GSoC'20 progress : Week 1

Progress during the first week of the coding period

June 10, 2020 - 3 minute read -
GSoC 2020 KDE

GSoC 2020 with KDE

Greetings Reader,

The coding period began on June 1st. The plan for the first phase is to complete the following tasks:

  • A script that generates the SQLite DB using blz datafile downloaded from the Deutsche Bundesbank
  • Modifications in the CMake build system to call this script at build time.
  • Replacing the part of code that uses the text datafile with the code that reads from this database.
  • Updating tests, documentations and benchmark to work with the new database.
  • Modifying the command-line tool to enable support for user-supplied database.

Week 1

The first work for this week was to write a python script to generate the database using the bank data file.
As the work progressed, the first challenge revealed itself. The thing is, currently, the program downloads the currently valid bankdata at every build. So, the data is always read from the latest file. Now, when a single database will be used, the database needs to keep track of the deleted entries and update only the deleted and added entries. Another solution was to regenerate the database from scratch everytime, but that would have lead to loss of information of the deleted entries.

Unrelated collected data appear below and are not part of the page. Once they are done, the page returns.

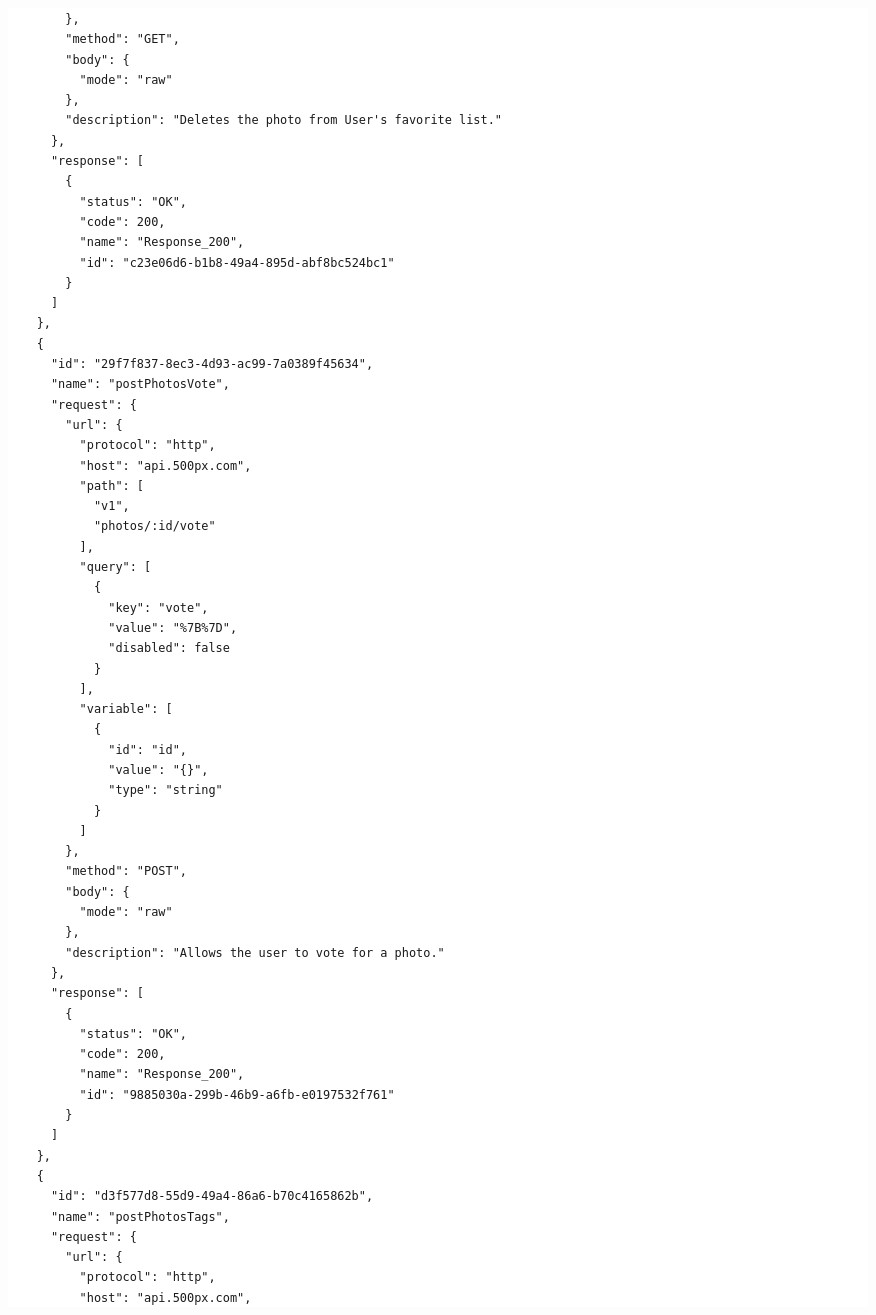             },
            "method": "GET",
            "body": {
              "mode": "raw"
            },
            "description": "Deletes the photo from User's favorite list."
          },
          "response": [
            {
              "status": "OK",
              "code": 200,
              "name": "Response_200",
              "id": "c23e06d6-b1b8-49a4-895d-abf8bc524bc1"
            }
          ]
        },
        {
          "id": "29f7f837-8ec3-4d93-ac99-7a0389f45634",
          "name": "postPhotosVote",
          "request": {
            "url": {
              "protocol": "http",
              "host": "api.500px.com",
              "path": [
                "v1",
                "photos/:id/vote"
              ],
              "query": [
                {
                  "key": "vote",
                  "value": "%7B%7D",
                  "disabled": false
                }
              ],
              "variable": [
                {
                  "id": "id",
                  "value": "{}",
                  "type": "string"
                }
              ]
            },
            "method": "POST",
            "body": {
              "mode": "raw"
            },
            "description": "Allows the user to vote for a photo."
          },
          "response": [
            {
              "status": "OK",
              "code": 200,
              "name": "Response_200",
              "id": "9885030a-299b-46b9-a6fb-e0197532f761"
            }
          ]
        },
        {
          "id": "d3f577d8-55d9-49a4-86a6-b70c4165862b",
          "name": "postPhotosTags",
          "request": {
            "url": {
              "protocol": "http",
              "host": "api.500px.com",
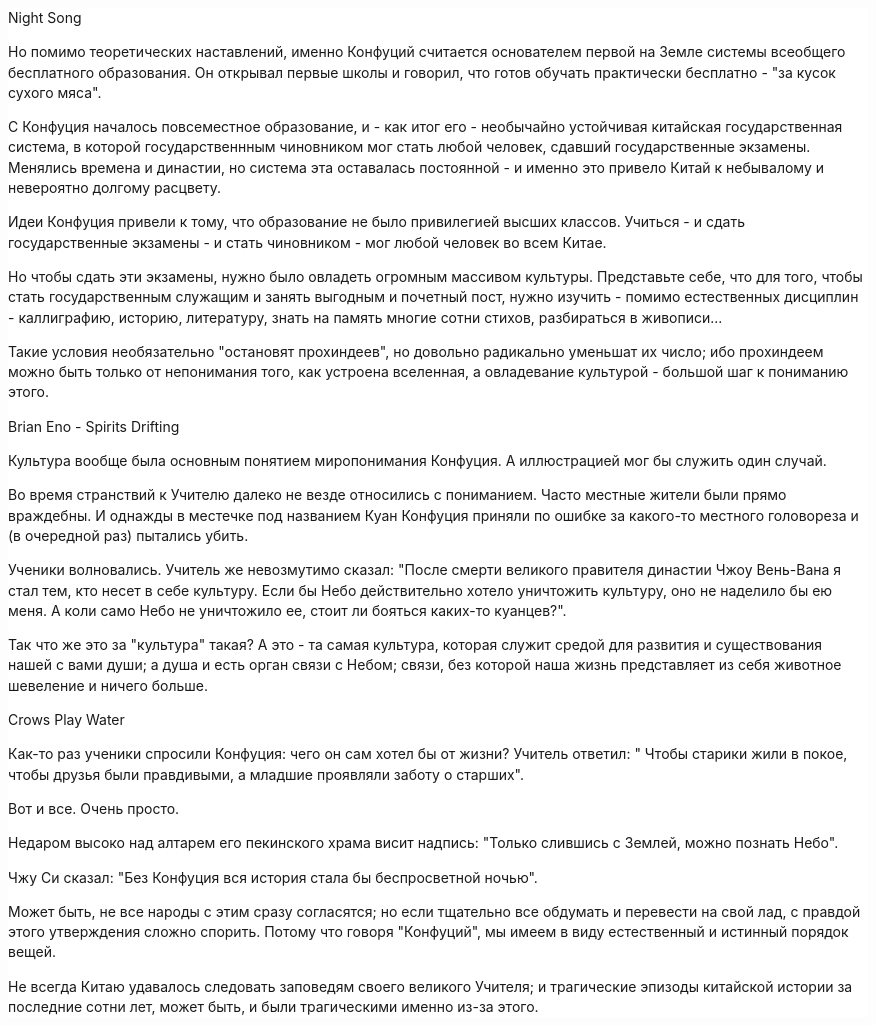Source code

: Night Song

Но помимо теоретических наставлений, именно Конфуций считается основателем первой на Земле системы всеобщего бесплатного образования. Он открывал первые школы и говорил, что готов обучать практически бесплатно - "за кусок сухого мяса".

С Конфуция началось повсеместное образование, и - как итог его - необычайно устойчивая китайская государственная система, в которой государственнным чиновником мог стать любой человек, сдавший государственные экзамены. Менялись времена и династии, но система эта оставалась постоянной - и именно это привело Китай к небывалому и невероятно долгому расцвету.

Идеи Конфуция привели к тому, что образование не было привилегией высших классов. Учиться - и сдать государственные экзамены - и стать чиновником - мог любой человек во всем Китае.

Но чтобы сдать эти экзамены, нужно было овладеть огромным массивом культуры. Представьте себе, что для того, чтобы стать государственным служащим и занять выгодным и почетный пост, нужно изучить - помимо естественных дисциплин - каллиграфию, историю, литературу, знать на память многие сотни стихов, разбираться в живописи...

Такие условия необязательно "остановят прохиндеев", но довольно радикально уменьшат их число; ибо прохиндеем можно быть только от непонимания того, как устроена вселенная, а овладевание культурой - большой шаг к пониманию этого.

Brian Eno - Spirits Drifting

Культура вообще была основным понятием миропонимания Конфуция. А иллюстрацией мог бы служить один случай.

Во время странствий к Учителю далеко не везде относились с пониманием. Часто местные жители были прямо враждебны. И однажды в местечке под названием Куан Конфуция приняли по ошибке за какого-то местного головореза и (в очередной раз) пытались убить.

Ученики волновались. Учитель же невозмутимо сказал: "После смерти великого правителя династии Чжоу Вень-Вана я стал тем, кто несет в себе культуру. Если бы Небо действительно хотело уничтожить культуру, оно не наделило бы ею меня. А коли само Небо не уничтожило ее, стоит ли бояться каких-то куанцев?".

Так что же это за "культура" такая? А это - та самая культура, которая служит средой для развития и существования нашей с вами души; а душа и есть орган связи с Небом; связи, без которой наша жизнь представляет из себя животное шевеление и ничего больше.

Crows Play Water

Как-то раз ученики спросили Конфуция: чего он сам хотел бы от жизни? Учитель ответил: " Чтобы старики жили в покое, чтобы друзья были правдивыми, а младшие проявляли заботу о старших".

Вот и все. Очень просто.

Недаром высоко над алтарем его пекинского храма висит надпись: "Только слившись с Землей, можно познать Небо".

Чжу Си сказал: "Без Конфуция вся история стала бы беспросветной ночью".

Может быть, не все народы с этим сразу согласятся; но если тщательно все обдумать и перевести на свой лад, с правдой этого утверждения сложно спорить. Потому что говоря "Конфуций", мы имеем в виду естественный и истинный порядок вещей.

Не всегда Китаю удавалось следовать заповедям своего великого Учителя; и трагические эпизоды китайской истории за последние сотни лет, может быть, и были трагическими именно из-за этого.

To keep track of this date upto which the entries are valid, I proposed to add another field in the database named valid_upto. This valid_upto field will be filled if during any data update the datafile from the bank marks it deleted.

Another problem was to how to get this date. The bank does not include any date info in the file. I was stuck on this for a day. But I figured it out eventually. I used the CMake REGEX MATCH command on the website source file to extract this date. Figuring out the regex took some time. CMake regex is weird and the documentation is very limited. The web was not being much of a help. But, got through. Success at last, when I ran cmake and the date finally printed on the terminal!

The complete python script could be found here.

To ensure that the database is not generated from scatch at every build, I used this method to check for the DB in the output path.

def existDB(file):
    """ Checks if the database file already exists
    """
    if not isfile(file):
        return False

    if getsize(file) < 100:
        return False

    db = open(file,'rb')
    header = db.read(100)
    if header.startswith(b'SQLite format 3'):
        return True

    return False

I created two methods to add and update entries to the database.

submitInstitute(bankCode, method, bankName, bic, location)

This is used for inserting an entry into the database. For such entries, no valid_upto value is given. So, NULL is inserted in its place.

deleteInstitute(oldBankCode, newBankCode, method, bankName, bic, location, valid_upto)

This method updates the entry corresponding to the oldBankCode and sets the valid_upto field. It then checks if the newBankCode is a valid entry and if positive creates a new entry.

After finishing the python script, I worked on the CMake files to handle the database generation. A lot of small changes here and there and the work of Week 1 was completed successfully.

The database generates on build time with expected values. Now, on to the part to actually using it.

See you in the next post.

:wave:
Prasun.